Мы посидели в детской, где не было никого. Прошло полчаса. Павел Федорович показывал мне какие-то бумаги и просил запомнить новые имена, под которыми мы тронемся на юг на будущей неделе. Я волновалась ужасно, и мне было странно, что он совершенно спокоен. Внезапно в переднюю вышли. Слышно было, как вышли двое, но ни Мария Николаевна, ни ее гость не произнесли ни одного слова. Сеня рванул входную дверь.
— У него все-таки были какие-то сумасшедшие надежды, — сказала Мария Николаевна, входя к нам. — Как тяжело это. Пятнадцать лет верной дружбы: веселый, неглупый человек. Потеряла я его.
И она села. Павел Федорович спросил:
— Но ты не была груба?
— Немножко, — ответила она и, облокотившись на руку, задумалась.
Я стояла у окна, вытянув руки по швам. Я хотела кинуться к ним обоим, просить, чтобы они меня прогнали от себя.
— А у меня новости, капитальные новости, — заговорил Павел Федорович, — все готово, и я думаю, мы скоро двинемся.
Мария Николаевна подняла голову.
— Постылая Москва, — сказала она. — На север, на юг — все равно куда, только бы вон.
И через пять дней мы тронулись в путь.
Наше путешествие было таинственно и опасно, оно стоило много денег и драгоценностей и длилось около месяца — но даже всеми своими исключительными минутами оно было слишком похоже на другие такие же путешествия, и если нам во время нашего странствования казалось, что только нам на долю выпало ловить на себе паразитов, быть обокраденными до нитки, прятаться в теплушке, уцелевшей на развороченных динамитом путях, то по приезде в Ростов мы узнали, что десятки, сотни людей испытали то же, что и мы, и в общей веселой и обильной жизни никто уже и не вспоминает об этом. У нас теперь был апартамент в гостинице. Павел Федорович в несколько дней сделал какое-то почти миллионное дело, Мария Николаевна занималась, выступала, блистала. А я… я была в первый раз в жизни влюблена. Мы ходили к Филиппову есть пирожные. Ему было 18 лет, он был на первом курсе, и его глупость умиляла меня до слез.

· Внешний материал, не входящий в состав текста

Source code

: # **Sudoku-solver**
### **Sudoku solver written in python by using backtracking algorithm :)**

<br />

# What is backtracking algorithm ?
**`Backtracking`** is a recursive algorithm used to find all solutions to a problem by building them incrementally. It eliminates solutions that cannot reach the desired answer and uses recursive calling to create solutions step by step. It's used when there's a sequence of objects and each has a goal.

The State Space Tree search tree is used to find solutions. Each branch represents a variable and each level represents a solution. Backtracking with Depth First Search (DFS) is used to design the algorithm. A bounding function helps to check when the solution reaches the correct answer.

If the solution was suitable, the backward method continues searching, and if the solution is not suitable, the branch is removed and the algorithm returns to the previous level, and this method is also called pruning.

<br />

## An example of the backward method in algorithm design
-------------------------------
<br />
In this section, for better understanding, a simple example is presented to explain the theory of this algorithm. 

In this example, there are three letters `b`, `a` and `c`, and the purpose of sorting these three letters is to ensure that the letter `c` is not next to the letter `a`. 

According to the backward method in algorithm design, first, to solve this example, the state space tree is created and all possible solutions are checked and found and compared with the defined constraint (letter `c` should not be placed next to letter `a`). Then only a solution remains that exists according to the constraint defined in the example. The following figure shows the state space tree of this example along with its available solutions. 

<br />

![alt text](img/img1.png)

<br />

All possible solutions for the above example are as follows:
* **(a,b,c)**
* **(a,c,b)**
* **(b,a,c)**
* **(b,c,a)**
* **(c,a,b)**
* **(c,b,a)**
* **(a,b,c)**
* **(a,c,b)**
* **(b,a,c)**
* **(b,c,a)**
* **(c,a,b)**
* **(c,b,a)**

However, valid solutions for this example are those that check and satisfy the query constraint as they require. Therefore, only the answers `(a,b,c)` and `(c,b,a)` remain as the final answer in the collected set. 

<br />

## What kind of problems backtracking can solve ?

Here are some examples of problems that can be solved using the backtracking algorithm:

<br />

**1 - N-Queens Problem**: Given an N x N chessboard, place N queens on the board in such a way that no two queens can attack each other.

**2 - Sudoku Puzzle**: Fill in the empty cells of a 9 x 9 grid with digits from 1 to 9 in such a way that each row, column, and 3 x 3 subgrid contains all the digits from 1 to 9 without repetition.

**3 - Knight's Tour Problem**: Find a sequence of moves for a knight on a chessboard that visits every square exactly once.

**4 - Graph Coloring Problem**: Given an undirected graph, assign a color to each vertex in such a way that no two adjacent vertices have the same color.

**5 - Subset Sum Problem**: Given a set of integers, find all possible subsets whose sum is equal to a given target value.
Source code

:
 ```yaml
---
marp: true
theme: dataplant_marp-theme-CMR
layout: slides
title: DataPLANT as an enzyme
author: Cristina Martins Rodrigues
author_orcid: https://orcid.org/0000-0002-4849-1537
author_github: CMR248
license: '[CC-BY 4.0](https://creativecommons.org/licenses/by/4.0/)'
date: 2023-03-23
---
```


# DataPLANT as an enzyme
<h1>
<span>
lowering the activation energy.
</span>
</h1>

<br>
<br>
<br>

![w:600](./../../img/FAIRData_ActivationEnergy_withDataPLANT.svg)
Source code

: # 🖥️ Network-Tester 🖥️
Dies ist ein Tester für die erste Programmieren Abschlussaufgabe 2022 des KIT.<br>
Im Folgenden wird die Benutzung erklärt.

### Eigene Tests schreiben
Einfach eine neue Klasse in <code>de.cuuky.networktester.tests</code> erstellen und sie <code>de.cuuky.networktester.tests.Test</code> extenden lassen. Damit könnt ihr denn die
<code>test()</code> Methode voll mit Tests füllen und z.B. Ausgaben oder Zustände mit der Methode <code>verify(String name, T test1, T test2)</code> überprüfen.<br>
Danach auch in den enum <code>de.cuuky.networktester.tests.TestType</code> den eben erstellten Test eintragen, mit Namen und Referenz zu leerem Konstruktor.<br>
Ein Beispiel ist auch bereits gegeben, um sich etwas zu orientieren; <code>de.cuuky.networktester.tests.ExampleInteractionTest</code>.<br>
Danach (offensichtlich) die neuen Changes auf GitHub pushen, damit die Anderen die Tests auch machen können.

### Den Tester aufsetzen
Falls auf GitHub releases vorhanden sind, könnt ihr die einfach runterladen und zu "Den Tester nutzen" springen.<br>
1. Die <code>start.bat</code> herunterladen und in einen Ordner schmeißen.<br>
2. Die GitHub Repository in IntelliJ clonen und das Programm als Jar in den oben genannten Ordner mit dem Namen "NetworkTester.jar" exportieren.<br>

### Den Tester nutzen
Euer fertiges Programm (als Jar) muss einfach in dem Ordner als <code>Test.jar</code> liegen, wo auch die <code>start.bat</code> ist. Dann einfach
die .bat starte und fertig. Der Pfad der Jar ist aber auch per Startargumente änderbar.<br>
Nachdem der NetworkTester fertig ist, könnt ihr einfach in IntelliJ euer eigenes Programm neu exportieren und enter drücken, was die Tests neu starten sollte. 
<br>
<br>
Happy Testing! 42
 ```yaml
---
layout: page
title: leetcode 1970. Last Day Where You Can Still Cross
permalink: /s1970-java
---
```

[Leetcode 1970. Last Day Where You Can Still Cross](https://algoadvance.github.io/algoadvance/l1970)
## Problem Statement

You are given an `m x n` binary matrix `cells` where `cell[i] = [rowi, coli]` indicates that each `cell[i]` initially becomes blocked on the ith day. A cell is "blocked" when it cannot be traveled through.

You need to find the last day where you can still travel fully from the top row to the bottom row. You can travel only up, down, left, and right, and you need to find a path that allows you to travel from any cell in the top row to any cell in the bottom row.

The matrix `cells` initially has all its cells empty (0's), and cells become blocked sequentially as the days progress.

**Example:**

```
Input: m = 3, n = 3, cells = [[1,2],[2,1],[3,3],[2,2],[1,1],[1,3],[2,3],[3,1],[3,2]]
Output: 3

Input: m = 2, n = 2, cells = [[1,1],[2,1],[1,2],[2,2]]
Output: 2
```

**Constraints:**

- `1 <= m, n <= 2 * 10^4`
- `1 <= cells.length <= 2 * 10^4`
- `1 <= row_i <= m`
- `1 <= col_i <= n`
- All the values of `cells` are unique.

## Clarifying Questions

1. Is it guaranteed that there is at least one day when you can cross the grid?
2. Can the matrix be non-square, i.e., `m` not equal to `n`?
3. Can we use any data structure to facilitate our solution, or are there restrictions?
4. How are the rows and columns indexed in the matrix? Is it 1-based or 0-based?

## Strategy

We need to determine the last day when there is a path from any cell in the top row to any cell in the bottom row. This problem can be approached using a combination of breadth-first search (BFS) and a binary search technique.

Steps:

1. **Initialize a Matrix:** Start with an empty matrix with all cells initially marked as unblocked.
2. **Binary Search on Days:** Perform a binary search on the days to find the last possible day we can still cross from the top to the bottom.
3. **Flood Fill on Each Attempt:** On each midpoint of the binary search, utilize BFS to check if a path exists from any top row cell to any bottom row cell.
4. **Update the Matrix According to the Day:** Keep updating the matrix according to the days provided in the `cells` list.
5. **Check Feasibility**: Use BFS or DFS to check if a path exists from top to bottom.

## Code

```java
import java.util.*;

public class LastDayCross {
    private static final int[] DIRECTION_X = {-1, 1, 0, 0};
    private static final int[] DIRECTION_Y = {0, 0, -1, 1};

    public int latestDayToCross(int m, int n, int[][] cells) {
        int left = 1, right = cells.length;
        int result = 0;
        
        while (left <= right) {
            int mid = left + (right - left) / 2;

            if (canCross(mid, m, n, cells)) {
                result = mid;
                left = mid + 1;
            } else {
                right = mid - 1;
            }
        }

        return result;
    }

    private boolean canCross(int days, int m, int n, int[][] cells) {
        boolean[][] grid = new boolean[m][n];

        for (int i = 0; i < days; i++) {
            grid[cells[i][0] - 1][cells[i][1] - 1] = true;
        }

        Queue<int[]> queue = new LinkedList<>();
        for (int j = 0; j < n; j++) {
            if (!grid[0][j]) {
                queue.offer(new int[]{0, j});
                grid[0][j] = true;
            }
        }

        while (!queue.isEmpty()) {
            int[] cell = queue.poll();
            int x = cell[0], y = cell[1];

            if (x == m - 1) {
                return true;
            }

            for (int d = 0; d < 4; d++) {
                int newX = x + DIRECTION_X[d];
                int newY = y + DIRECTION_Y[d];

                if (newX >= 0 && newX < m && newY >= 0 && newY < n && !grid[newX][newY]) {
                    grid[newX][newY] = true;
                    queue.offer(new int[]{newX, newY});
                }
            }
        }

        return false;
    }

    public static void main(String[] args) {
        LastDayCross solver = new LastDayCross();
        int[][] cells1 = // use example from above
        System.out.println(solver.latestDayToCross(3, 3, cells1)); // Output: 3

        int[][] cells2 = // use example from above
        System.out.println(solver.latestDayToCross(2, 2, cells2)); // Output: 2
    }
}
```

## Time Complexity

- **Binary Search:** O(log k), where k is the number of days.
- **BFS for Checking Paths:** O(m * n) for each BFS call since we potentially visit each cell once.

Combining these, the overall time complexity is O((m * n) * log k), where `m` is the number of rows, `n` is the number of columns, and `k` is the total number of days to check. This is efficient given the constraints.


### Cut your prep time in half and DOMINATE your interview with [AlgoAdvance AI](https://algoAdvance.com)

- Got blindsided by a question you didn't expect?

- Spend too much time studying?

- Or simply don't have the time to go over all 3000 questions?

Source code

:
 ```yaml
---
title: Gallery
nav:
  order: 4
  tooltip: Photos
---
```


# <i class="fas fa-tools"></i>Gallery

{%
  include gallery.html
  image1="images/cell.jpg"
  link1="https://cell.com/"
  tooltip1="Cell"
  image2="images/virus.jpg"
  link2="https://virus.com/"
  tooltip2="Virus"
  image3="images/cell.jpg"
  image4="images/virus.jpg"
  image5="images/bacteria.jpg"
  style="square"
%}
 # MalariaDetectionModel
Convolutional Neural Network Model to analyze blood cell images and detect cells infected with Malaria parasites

Тут было все: и «если я уйду на войну, вы будете плакать?», и «я слишком много в жизни пережил, чтобы не понимать…», и «если вы не можете мне подчиниться до конца, то скажите прямо», — бесконечно-сладкие и совершенно пустые слова, от которых я впадала в счастливое оцепенение.
Дома я скрывала свое знакомство. Я старалась быть такой же исполнительной и покорной. Каждый день Мария Николаевна занималась; были выступления — преимущественно благотворительные; здесь опять был тот успех, который окружал ее всюду, как воздух. А я думала о том, что мы с моим первокурсником поженимся и я брошу Травиных — без предупреждения, без прощания — начну свою жизнь, рожу ребенка, брошу музыку, сыгравшую со мной такую жестокую шутку. И этими мыслями была почти счастлива.
— Сонечка, сядьте сюда, — сказала мне однажды Мария Николаевна, — ведь вы — мой дружок, а потому я могу с вами говорить откровенно?
— Да, Мария Николаевна, — и я села, куда она приказывала.
— Посмотрите на меня. У вас в последнее время глаза стали другими: какие-то твердые… Бросьте вы своего мальчишку. Он очень смешной.
Я похолодела.
— Пусть бы молод был, или глуп, или некрасив, или еще что. А ведь ваш — просто смешной. Бог его знает, а без смеха на него смотреть невозможно.
— Откуда… вы знаете?
— Да и знать нечего. Ну неужели это любовь?
— Мы поженимся, — выжала я.
— Не может быть! Ну уж это совсем анекдот. Ведь он телеграфистом будет.